#### [WORK INSTRUCTION]
After locating the line with "pinky tip: (214, 281)" in the entries below, output it and each following line up to and including the line with "ring mcp: (266, 458)", exactly and without pictures.

#### [THE INPUT]
━━━

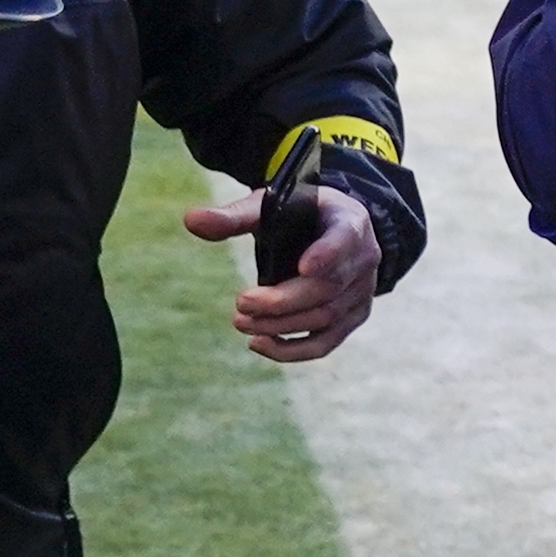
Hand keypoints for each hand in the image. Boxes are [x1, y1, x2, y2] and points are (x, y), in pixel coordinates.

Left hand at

━━━

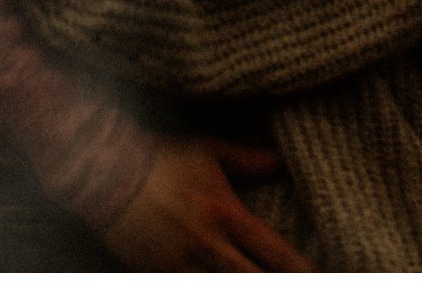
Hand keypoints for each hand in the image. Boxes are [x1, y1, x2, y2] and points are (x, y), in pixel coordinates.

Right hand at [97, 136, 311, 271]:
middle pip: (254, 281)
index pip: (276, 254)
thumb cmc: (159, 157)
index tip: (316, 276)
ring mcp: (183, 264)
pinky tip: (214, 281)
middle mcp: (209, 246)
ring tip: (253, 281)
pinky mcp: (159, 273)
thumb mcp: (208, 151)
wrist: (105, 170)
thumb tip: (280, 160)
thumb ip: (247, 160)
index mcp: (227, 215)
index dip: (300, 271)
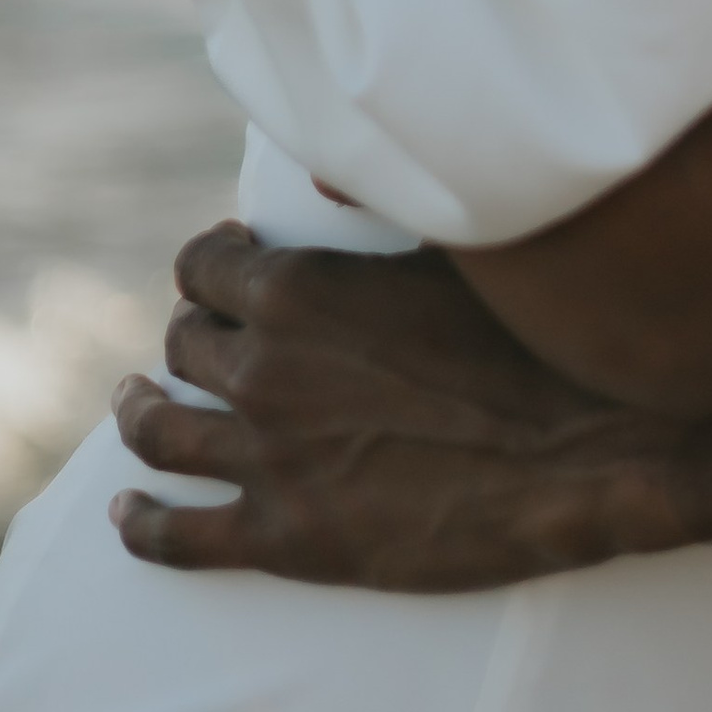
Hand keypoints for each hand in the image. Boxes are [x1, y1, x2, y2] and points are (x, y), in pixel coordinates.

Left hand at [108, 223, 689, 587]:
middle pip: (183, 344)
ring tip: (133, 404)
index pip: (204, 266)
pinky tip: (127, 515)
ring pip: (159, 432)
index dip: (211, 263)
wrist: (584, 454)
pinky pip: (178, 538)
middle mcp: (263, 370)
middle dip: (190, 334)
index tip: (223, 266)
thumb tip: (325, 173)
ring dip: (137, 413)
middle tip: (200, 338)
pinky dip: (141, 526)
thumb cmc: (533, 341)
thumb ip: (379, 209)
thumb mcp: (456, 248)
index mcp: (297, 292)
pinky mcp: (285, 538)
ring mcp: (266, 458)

━━━

#### [EXERCISE RESPONSE]
pinky tip: (214, 281)
middle mcp: (209, 246)
ring tip: (253, 281)
pinky mcp: (159, 273)
thumb mcp: (208, 151)
wrist: (105, 170)
thumb tip: (280, 160)
thumb ip: (247, 160)
index mcp: (227, 215)
index dip: (300, 271)
Hand keypoints for each hand in the image. Boxes are [x1, y1, x2, y2] and points are (x, y), in pixel coordinates.

Left hand at [108, 223, 689, 587]:
middle pip: (183, 344)
ring tip: (133, 404)
index pip: (204, 266)
pinky tip: (127, 515)
ring pip: (159, 432)
index dip: (211, 263)
wrist: (584, 454)
pinky pip: (178, 538)
middle mcp: (263, 370)
middle dip: (190, 334)
index tip: (223, 266)
thumb tip: (325, 173)
ring dip: (137, 413)
middle tip: (200, 338)
pinky dip: (141, 526)
thumb cmc: (533, 341)
thumb ip: (379, 209)
thumb mcp: (456, 248)
index mcp: (297, 292)
pinky mcp: (285, 538)
ring mcp: (266, 458)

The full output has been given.